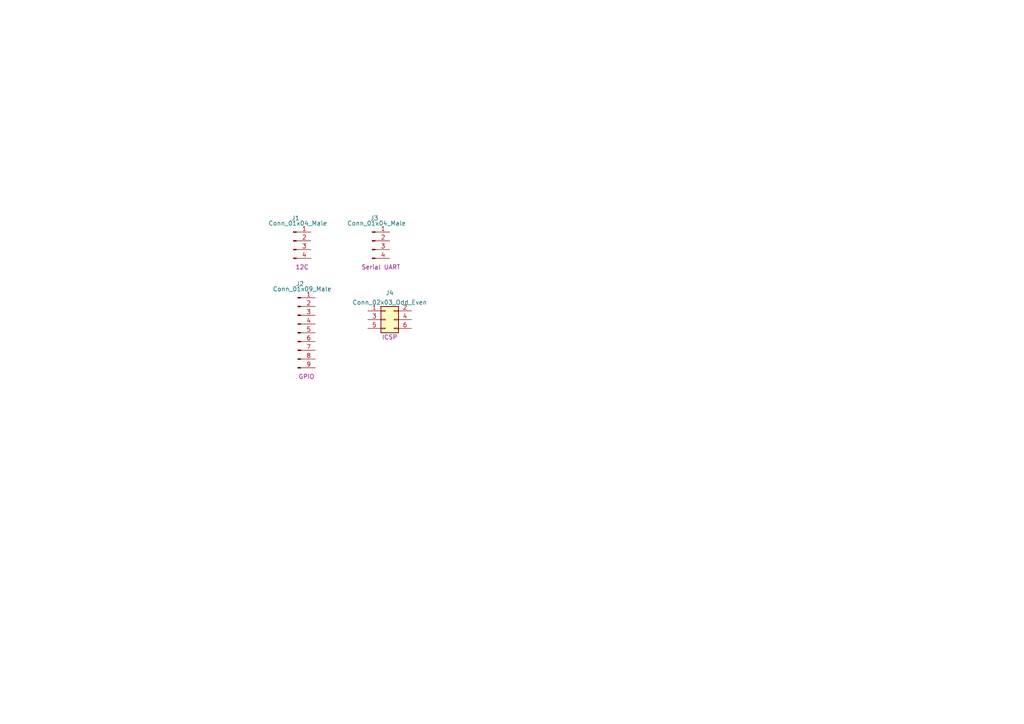
<source format=kicad_sch>
(kicad_sch (version 20211123) (generator eeschema)

  (uuid b4d2e5cb-63cf-4294-af07-3a1170a69524)

  (paper "A4")

  


  (symbol (lib_id "Connector_Generic:Conn_02x03_Odd_Even") (at 111.76 92.71 0) (unit 1)
    (in_bom yes) (on_board yes)
    (uuid 09e808cb-9b3d-489a-b1df-5a679fac1950)
    (property "Reference" "J4" (id 0) (at 113.03 84.9335 0))
    (property "Value" "Conn_02x03_Odd_Even" (id 1) (at 113.03 87.7086 0))
    (property "Footprint" "Connector_PinHeader_2.54mm:PinHeader_2x03_P2.54mm_Vertical" (id 2) (at 111.76 92.71 0)
      (effects (font (size 1.27 1.27)) hide)
    )
    (property "Datasheet" "~" (id 3) (at 111.76 92.71 0)
      (effects (font (size 1.27 1.27)) hide)
    )
    (property "Propouse" "ICSP" (id 4) (at 113.03 97.79 0))
    (pin "1" (uuid 67f37b20-0f17-489d-acb7-068bdbbe6c30))
    (pin "2" (uuid c82036ed-7dfd-4241-acc3-ea215ac66c14))
    (pin "3" (uuid 57b389ce-c7d5-4853-ae61-88fe9748f848))
    (pin "4" (uuid 02b18254-abf3-4a94-a21e-85da619bf4f2))
    (pin "5" (uuid 741f36b7-983d-4860-8471-5fb860d76c58))
    (pin "6" (uuid 6fb27a30-3c78-4474-b577-7b80ff7809cb))
  )

  (symbol (lib_id "Connector:Conn_01x04_Male") (at 107.95 69.85 0) (unit 1)
    (in_bom yes) (on_board yes)
    (uuid 60128933-bbeb-4064-9704-11d8c74241d4)
    (property "Reference" "J3" (id 0) (at 108.585 63.2673 0))
    (property "Value" "Conn_01x04_Male" (id 1) (at 109.22 64.77 0))
    (property "Footprint" "Connector_PinHeader_2.54mm:PinHeader_1x04_P2.54mm_Vertical" (id 2) (at 107.95 69.85 0)
      (effects (font (size 1.27 1.27)) hide)
    )
    (property "Datasheet" "~" (id 3) (at 107.95 69.85 0)
      (effects (font (size 1.27 1.27)) hide)
    )
    (property "Propouse" "Serial UART" (id 4) (at 110.49 77.47 0))
    (pin "1" (uuid 4ccc905e-7c4d-463b-a289-2a8fd0e21275))
    (pin "2" (uuid fdf44243-43e3-4b11-b566-128ea9f5c504))
    (pin "3" (uuid d9098c2b-628d-4a72-bc25-d33c3430f41e))
    (pin "4" (uuid 55bb937e-41ff-4af9-90ce-93b94af0ef16))
  )

  (symbol (lib_id "Connector:Conn_01x09_Male") (at 86.36 96.52 0) (unit 1)
    (in_bom yes) (on_board yes)
    (uuid 742a9aab-a67a-425b-97b2-92ae80069c02)
    (property "Reference" "J2" (id 0) (at 86.995 82.3173 0))
    (property "Value" "Conn_01x09_Male" (id 1) (at 87.63 83.82 0))
    (property "Footprint" "Connector_PinHeader_2.54mm:PinHeader_1x09_P2.54mm_Vertical" (id 2) (at 86.36 96.52 0)
      (effects (font (size 1.27 1.27)) hide)
    )
    (property "Datasheet" "~" (id 3) (at 86.36 96.52 0)
      (effects (font (size 1.27 1.27)) hide)
    )
    (property "Peopouse" "GPIO" (id 4) (at 88.9 109.22 0))
    (pin "1" (uuid 42444699-ba15-4bff-9aa8-affe11cc7860))
    (pin "2" (uuid b48cff8f-0efa-4af5-8ddb-37216287c329))
    (pin "3" (uuid bc21f015-e709-4a24-912e-91c663d45dff))
    (pin "4" (uuid 16974a08-a2ab-4108-baac-73f074188209))
    (pin "5" (uuid fa0f6905-be7f-4759-9b33-58693e715fa1))
    (pin "6" (uuid a51a7579-208b-4da0-aa0e-a1c53dffe96d))
    (pin "7" (uuid f02eac87-a316-41c5-9464-e370644d0a4d))
    (pin "8" (uuid 489a1d14-b2da-4fa9-99c6-b1b76476a513))
    (pin "9" (uuid d2ec81f0-58d5-45bb-9084-ba15cab14938))
  )

  (symbol (lib_id "Connector:Conn_01x04_Male") (at 85.09 69.85 0) (unit 1)
    (in_bom yes) (on_board yes)
    (uuid a98f4846-5c74-40c5-a56a-96de5ff9edab)
    (property "Reference" "J1" (id 0) (at 85.725 63.2673 0))
    (property "Value" "Conn_01x04_Male" (id 1) (at 86.36 64.77 0))
    (property "Footprint" "Connector_PinHeader_2.54mm:PinHeader_1x04_P2.54mm_Vertical" (id 2) (at 85.09 69.85 0)
      (effects (font (size 1.27 1.27)) hide)
    )
    (property "Datasheet" "~" (id 3) (at 85.09 69.85 0)
      (effects (font (size 1.27 1.27)) hide)
    )
    (property "Propouse" "12C" (id 4) (at 87.63 77.47 0))
    (pin "1" (uuid 566ced6b-1a79-438c-8b06-8a5baa5eefea))
    (pin "2" (uuid b7a5ab40-388b-4f48-976a-626ec8a38053))
    (pin "3" (uuid 046affba-015e-44c4-9f2e-d1d74f8a84d0))
    (pin "4" (uuid 17b026d0-8f32-4db2-8e54-1e7572d45eeb))
  )
)

</source>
========
The preceding entries are to be written out again exactly, with the pictures removed.

SOLUTION:
<source format=kicad_sch>
(kicad_sch (version 20211123) (generator eeschema)

  (uuid b4d2e5cb-63cf-4294-af07-3a1170a69524)

  (paper "A4")

  


  (symbol (lib_id "Connector_Generic:Conn_02x03_Odd_Even") (at 111.76 92.71 0) (unit 1)
    (in_bom yes) (on_board yes)
    (uuid 09e808cb-9b3d-489a-b1df-5a679fac1950)
    (property "Reference" "J4" (id 0) (at 113.03 84.9335 0))
    (property "Value" "Conn_02x03_Odd_Even" (id 1) (at 113.03 87.7086 0))
    (property "Footprint" "Connector_PinHeader_2.54mm:PinHeader_2x03_P2.54mm_Vertical" (id 2) (at 111.76 92.71 0)
      (effects (font (size 1.27 1.27)) hide)
    )
    (property "Datasheet" "~" (id 3) (at 111.76 92.71 0)
      (effects (font (size 1.27 1.27)) hide)
    )
    (property "Propouse" "ICSP" (id 4) (at 113.03 97.79 0))
    (pin "1" (uuid 67f37b20-0f17-489d-acb7-068bdbbe6c30))
    (pin "2" (uuid c82036ed-7dfd-4241-acc3-ea215ac66c14))
    (pin "3" (uuid 57b389ce-c7d5-4853-ae61-88fe9748f848))
    (pin "4" (uuid 02b18254-abf3-4a94-a21e-85da619bf4f2))
    (pin "5" (uuid 741f36b7-983d-4860-8471-5fb860d76c58))
    (pin "6" (uuid 6fb27a30-3c78-4474-b577-7b80ff7809cb))
  )

  (symbol (lib_id "Connector:Conn_01x04_Male") (at 107.95 69.85 0) (unit 1)
    (in_bom yes) (on_board yes)
    (uuid 60128933-bbeb-4064-9704-11d8c74241d4)
    (property "Reference" "J3" (id 0) (at 108.585 63.2673 0))
    (property "Value" "Conn_01x04_Male" (id 1) (at 109.22 64.77 0))
    (property "Footprint" "Connector_PinHeader_2.54mm:PinHeader_1x04_P2.54mm_Vertical" (id 2) (at 107.95 69.85 0)
      (effects (font (size 1.27 1.27)) hide)
    )
    (property "Datasheet" "~" (id 3) (at 107.95 69.85 0)
      (effects (font (size 1.27 1.27)) hide)
    )
    (property "Propouse" "Serial UART" (id 4) (at 110.49 77.47 0))
    (pin "1" (uuid 4ccc905e-7c4d-463b-a289-2a8fd0e21275))
    (pin "2" (uuid fdf44243-43e3-4b11-b566-128ea9f5c504))
    (pin "3" (uuid d9098c2b-628d-4a72-bc25-d33c3430f41e))
    (pin "4" (uuid 55bb937e-41ff-4af9-90ce-93b94af0ef16))
  )

  (symbol (lib_id "Connector:Conn_01x09_Male") (at 86.36 96.52 0) (unit 1)
    (in_bom yes) (on_board yes)
    (uuid 742a9aab-a67a-425b-97b2-92ae80069c02)
    (property "Reference" "J2" (id 0) (at 86.995 82.3173 0))
    (property "Value" "Conn_01x09_Male" (id 1) (at 87.63 83.82 0))
    (property "Footprint" "Connector_PinHeader_2.54mm:PinHeader_1x09_P2.54mm_Vertical" (id 2) (at 86.36 96.52 0)
      (effects (font (size 1.27 1.27)) hide)
    )
    (property "Datasheet" "~" (id 3) (at 86.36 96.52 0)
      (effects (font (size 1.27 1.27)) hide)
    )
    (property "Peopouse" "GPIO" (id 4) (at 88.9 109.22 0))
    (pin "1" (uuid 42444699-ba15-4bff-9aa8-affe11cc7860))
    (pin "2" (uuid b48cff8f-0efa-4af5-8ddb-37216287c329))
    (pin "3" (uuid bc21f015-e709-4a24-912e-91c663d45dff))
    (pin "4" (uuid 16974a08-a2ab-4108-baac-73f074188209))
    (pin "5" (uuid fa0f6905-be7f-4759-9b33-58693e715fa1))
    (pin "6" (uuid a51a7579-208b-4da0-aa0e-a1c53dffe96d))
    (pin "7" (uuid f02eac87-a316-41c5-9464-e370644d0a4d))
    (pin "8" (uuid 489a1d14-b2da-4fa9-99c6-b1b76476a513))
    (pin "9" (uuid d2ec81f0-58d5-45bb-9084-ba15cab14938))
  )

  (symbol (lib_id "Connector:Conn_01x04_Male") (at 85.09 69.85 0) (unit 1)
    (in_bom yes) (on_board yes)
    (uuid a98f4846-5c74-40c5-a56a-96de5ff9edab)
    (property "Reference" "J1" (id 0) (at 85.725 63.2673 0))
    (property "Value" "Conn_01x04_Male" (id 1) (at 86.36 64.77 0))
    (property "Footprint" "Connector_PinHeader_2.54mm:PinHeader_1x04_P2.54mm_Vertical" (id 2) (at 85.09 69.85 0)
      (effects (font (size 1.27 1.27)) hide)
    )
    (property "Datasheet" "~" (id 3) (at 85.09 69.85 0)
      (effects (font (size 1.27 1.27)) hide)
    )
    (property "Propouse" "12C" (id 4) (at 87.63 77.47 0))
    (pin "1" (uuid 566ced6b-1a79-438c-8b06-8a5baa5eefea))
    (pin "2" (uuid b7a5ab40-388b-4f48-976a-626ec8a38053))
    (pin "3" (uuid 046affba-015e-44c4-9f2e-d1d74f8a84d0))
    (pin "4" (uuid 17b026d0-8f32-4db2-8e54-1e7572d45eeb))
  )
)

</source>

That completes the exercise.